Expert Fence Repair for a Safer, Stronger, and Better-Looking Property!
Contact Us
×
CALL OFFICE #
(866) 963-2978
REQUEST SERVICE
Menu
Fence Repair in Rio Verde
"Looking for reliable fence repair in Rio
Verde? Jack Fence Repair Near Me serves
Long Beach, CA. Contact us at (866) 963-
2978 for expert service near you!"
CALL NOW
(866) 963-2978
════════════════════
Directions for this task -
Recopy all the entries faithfully, leaving none out.

Exercise solution -
Expert Fence Repair for a Safer, Stronger, and Better-Looking Property!
Contact Us
×
CALL OFFICE #
(866) 963-2978
REQUEST SERVICE
Menu
Fence Repair in Rio Verde
"Looking for reliable fence repair in Rio
Verde? Jack Fence Repair Near Me serves
Long Beach, CA. Contact us at (866) 963-
2978 for expert service near you!"
CALL NOW
(866) 963-2978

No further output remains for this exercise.